I decided to install postgresql in a zone on my home server this weekend to play around with PostgreSQL some. So I decided to export my syswatch db from MySQL and import it into PostgreSQL. So I immediatly did a mysqldump -uroot -p syswatch > syswatch.dump. This gave me a file (i actually did each table to its own file but the concept is the same), that I then tried to import in to PostgreSQL without modifying it. (I knew this would not work but wanted to see exactly what wouldn't work). So I ended up editing one of the smaller tables to create it. Here are some of my notes:
- Even though in mysqlshow a column may show varchar, it is outputed as char. When defining a table in PostgreSQL this will be the full size of what ever you defined it as. For example 255 would be the size of the value plus white space till it filled the 255. So I changed the char(255) to varchar(255), much better
- The datetime value needs changed to timestamp
- int and bigint in mysqldump will have a integer after it for the size, this is not valid in PostgreSQL
- auto_increment is not valid, either user serial or a sequence. I chose to use sequences to replace my auto_increments.

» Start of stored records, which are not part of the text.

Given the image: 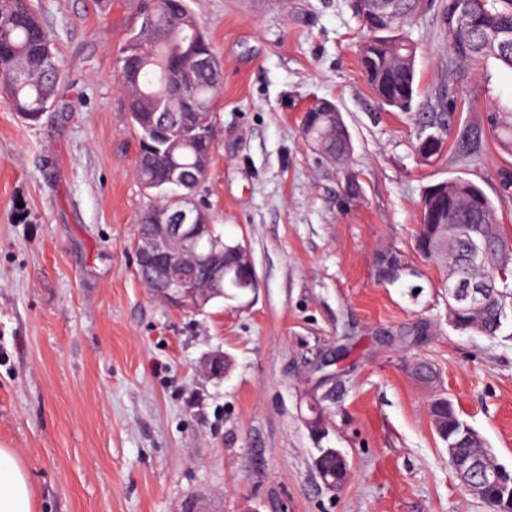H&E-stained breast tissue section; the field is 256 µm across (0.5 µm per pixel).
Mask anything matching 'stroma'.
<instances>
[{"label":"stroma","instance_id":"1","mask_svg":"<svg viewBox=\"0 0 512 512\" xmlns=\"http://www.w3.org/2000/svg\"><path fill=\"white\" fill-rule=\"evenodd\" d=\"M56 40L63 104L36 124L0 99V446L17 451L36 512H489L462 487L427 405L447 393L512 469V315L494 338L448 321L442 270L414 249L426 187L480 186L512 237V154L485 133L512 102V72L451 65L436 7L407 27L418 94L383 109L358 62L350 0H190L224 71L215 150L196 194L218 231L244 240L251 303L168 309L136 274L151 198L117 88L130 0H29ZM318 99L339 107L353 152L334 161L302 137ZM456 111L478 133L437 158L425 121ZM416 266L413 287L381 284L383 244ZM340 350L324 384L307 350ZM222 351L231 369L202 368ZM430 364L436 381L413 374ZM326 399L330 439L351 463L327 488L300 413Z\"/></svg>","mask_w":512,"mask_h":512}]
</instances>
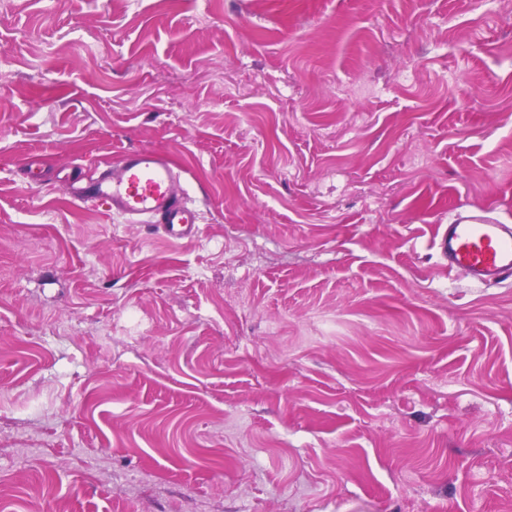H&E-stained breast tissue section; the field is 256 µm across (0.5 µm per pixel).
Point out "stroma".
<instances>
[{
	"label": "stroma",
	"mask_w": 512,
	"mask_h": 512,
	"mask_svg": "<svg viewBox=\"0 0 512 512\" xmlns=\"http://www.w3.org/2000/svg\"><path fill=\"white\" fill-rule=\"evenodd\" d=\"M131 149L197 237L78 201ZM499 0H0V512H512ZM448 272L485 285L512 278V225L470 214L446 226L436 241Z\"/></svg>",
	"instance_id": "1"
}]
</instances>
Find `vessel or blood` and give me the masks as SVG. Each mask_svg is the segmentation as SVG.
<instances>
[{
    "mask_svg": "<svg viewBox=\"0 0 512 512\" xmlns=\"http://www.w3.org/2000/svg\"><path fill=\"white\" fill-rule=\"evenodd\" d=\"M183 172L166 157L130 151L117 166L102 169L88 182L82 202L108 205L134 222L161 227L171 239L196 236L200 215L187 203ZM449 272L485 285L512 279V225L470 214L446 226L437 240Z\"/></svg>",
    "mask_w": 512,
    "mask_h": 512,
    "instance_id": "1",
    "label": "vessel or blood"
}]
</instances>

- If you are using a recent version of mysql, make sure to use the --skip-opts option on the mysqldump. If you don't you will get the extended-insert type insert statements which PostgreSQL does NOT like, and running a 3,000,000 line file through sed to change the ),( to ); insert into blah values ( takes for ever and a day.
- The back ticks around the table names on the inserts need removed
That is all for now, doing a reexport of all the tables with --skip-opts so each insert statement is on it's own line. Will see if this makes it easier to get it up and running.
The whole purpose for this, other than trying to learn PostgreSQL is to see if PostgreSQL is any faster than MySQL.
Earlier I had started a job to clean up the PostgreSQL database on our main spam machine, here are some stats:
To reindex 6.4 million messages, 7+ hours
To reimport the header information of those messages back in to PostgreSQL: 38 hours 28 minutes, 29 seconds.
What is the outcome of this? The Spam DB went from 80+ gig down to 7.5Gig and the searchs are MUCH faster now. Hopefully this will fix some of the problems we have been having over the last week with people trying to release their spam messages.
Found out last night that our SPAM server's database was a little corrupted.. It is a PostgreSQL DB and it was over 80 gigs in size. So today I have spent so far 3+ hours getting it rebuilt.. First deleted (moved out of the way) the entire postgres directory and reinstalled it and populated some config info back in to it. Now comes the long task of reindexing the spam queue. Right now there are 5.5 million messages (just from the last 8 days) in the queue and the reindex has been running for only about 30 minutes, and it is only 8% done. going on that, looks like I will be here for a while. but since it is pouring the rain down outside, not much I can do any ways.
Well I think this is the latest post I have ever done. I watched the MacWorld 2006 video this evening, which was cool, and decided that I would run a vacuumdb on the Spam database (housed in a PostgresDB on a 8way UltraSparcIII with 32 GB of ram Sun F12k Domain) since I was running out of room in the file system that holds it. (Currently the DB is over 50GB in size). The last time I ran this it took about 2 hours to do it, it has now been running for 4 hours and it still going... To top that off, for what ever reason Adelphia's Digital Cable decided to go out tonight, I still get all the analog channels, just non of the digital cables work, which makes me mad as I was going to tape a couple of movies tonight, but all I got was black. Tried cycling the power on the reciever, nothing, tried changing to different channels, nothing. Even went in to the service mode (SA Explorer 3100, hold down the + on the front of the receiver and then when the "email light" comes on release and press the info button, 21 pages of goodness) and everything looked fine. So I guess I will wait and see what happens later today.
Anyways, back to the Spam DB, as I have been sitting here, it took 2.3 hours just to
go through one table. Does any one know how to make the vacuumdb run faster? The box is almost completely idle... I have done similar stuff in MySQL and it takes no where as long as this does. (Granted I am not as familiar with Postgres as I am with MySQL.)